— Start of Input rows —

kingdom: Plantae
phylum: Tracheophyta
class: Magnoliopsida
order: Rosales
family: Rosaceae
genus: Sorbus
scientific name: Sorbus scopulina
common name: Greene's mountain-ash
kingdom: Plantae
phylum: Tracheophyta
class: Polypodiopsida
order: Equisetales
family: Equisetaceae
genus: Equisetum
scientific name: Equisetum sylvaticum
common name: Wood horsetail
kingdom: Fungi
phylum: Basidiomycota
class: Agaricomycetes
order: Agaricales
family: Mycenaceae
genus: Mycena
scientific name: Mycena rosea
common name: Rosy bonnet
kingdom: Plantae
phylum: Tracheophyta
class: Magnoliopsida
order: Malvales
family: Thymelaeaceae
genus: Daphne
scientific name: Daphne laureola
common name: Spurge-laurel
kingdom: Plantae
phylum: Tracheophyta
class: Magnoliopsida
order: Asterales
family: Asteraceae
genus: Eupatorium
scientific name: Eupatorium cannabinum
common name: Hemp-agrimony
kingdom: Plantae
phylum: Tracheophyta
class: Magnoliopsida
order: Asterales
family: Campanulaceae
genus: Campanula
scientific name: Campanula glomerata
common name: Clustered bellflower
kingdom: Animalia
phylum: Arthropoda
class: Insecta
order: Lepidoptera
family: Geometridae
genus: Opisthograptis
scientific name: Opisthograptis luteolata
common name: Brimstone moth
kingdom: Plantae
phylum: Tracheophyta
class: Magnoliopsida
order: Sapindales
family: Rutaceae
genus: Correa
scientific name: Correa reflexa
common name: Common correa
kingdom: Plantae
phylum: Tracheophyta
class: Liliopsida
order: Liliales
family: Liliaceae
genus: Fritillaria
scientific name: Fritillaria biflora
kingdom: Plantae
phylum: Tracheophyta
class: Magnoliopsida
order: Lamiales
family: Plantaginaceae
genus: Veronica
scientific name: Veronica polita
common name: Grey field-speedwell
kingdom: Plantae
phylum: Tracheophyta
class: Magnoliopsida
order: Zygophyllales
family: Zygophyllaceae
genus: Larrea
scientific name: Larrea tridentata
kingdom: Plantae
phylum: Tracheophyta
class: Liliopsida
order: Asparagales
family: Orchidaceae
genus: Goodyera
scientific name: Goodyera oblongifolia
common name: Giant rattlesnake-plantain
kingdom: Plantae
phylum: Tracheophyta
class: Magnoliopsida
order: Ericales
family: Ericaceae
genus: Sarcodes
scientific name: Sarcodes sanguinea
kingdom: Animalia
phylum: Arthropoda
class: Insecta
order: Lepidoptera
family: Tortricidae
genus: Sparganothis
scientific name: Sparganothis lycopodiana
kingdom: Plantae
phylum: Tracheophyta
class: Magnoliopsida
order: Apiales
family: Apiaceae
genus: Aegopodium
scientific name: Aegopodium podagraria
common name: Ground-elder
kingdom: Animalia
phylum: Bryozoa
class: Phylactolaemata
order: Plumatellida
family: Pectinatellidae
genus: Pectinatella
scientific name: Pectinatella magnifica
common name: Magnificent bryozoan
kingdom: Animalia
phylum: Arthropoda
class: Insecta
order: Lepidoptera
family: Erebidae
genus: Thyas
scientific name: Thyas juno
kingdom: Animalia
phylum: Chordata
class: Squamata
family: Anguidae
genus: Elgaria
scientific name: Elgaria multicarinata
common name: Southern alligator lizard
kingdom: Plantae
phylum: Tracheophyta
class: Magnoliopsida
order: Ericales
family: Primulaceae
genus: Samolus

— End of Input rows —

Write out, word for word, every line from the start of the items through the line that contains "scientific name: Eupatorium cannabinum".

*Response*.
kingdom: Plantae
phylum: Tracheophyta
class: Magnoliopsida
order: Rosales
family: Rosaceae
genus: Sorbus
scientific name: Sorbus scopulina
common name: Greene's mountain-ash
kingdom: Plantae
phylum: Tracheophyta
class: Polypodiopsida
order: Equisetales
family: Equisetaceae
genus: Equisetum
scientific name: Equisetum sylvaticum
common name: Wood horsetail
kingdom: Fungi
phylum: Basidiomycota
class: Agaricomycetes
order: Agaricales
family: Mycenaceae
genus: Mycena
scientific name: Mycena rosea
common name: Rosy bonnet
kingdom: Plantae
phylum: Tracheophyta
class: Magnoliopsida
order: Malvales
family: Thymelaeaceae
genus: Daphne
scientific name: Daphne laureola
common name: Spurge-laurel
kingdom: Plantae
phylum: Tracheophyta
class: Magnoliopsida
order: Asterales
family: Asteraceae
genus: Eupatorium
scientific name: Eupatorium cannabinum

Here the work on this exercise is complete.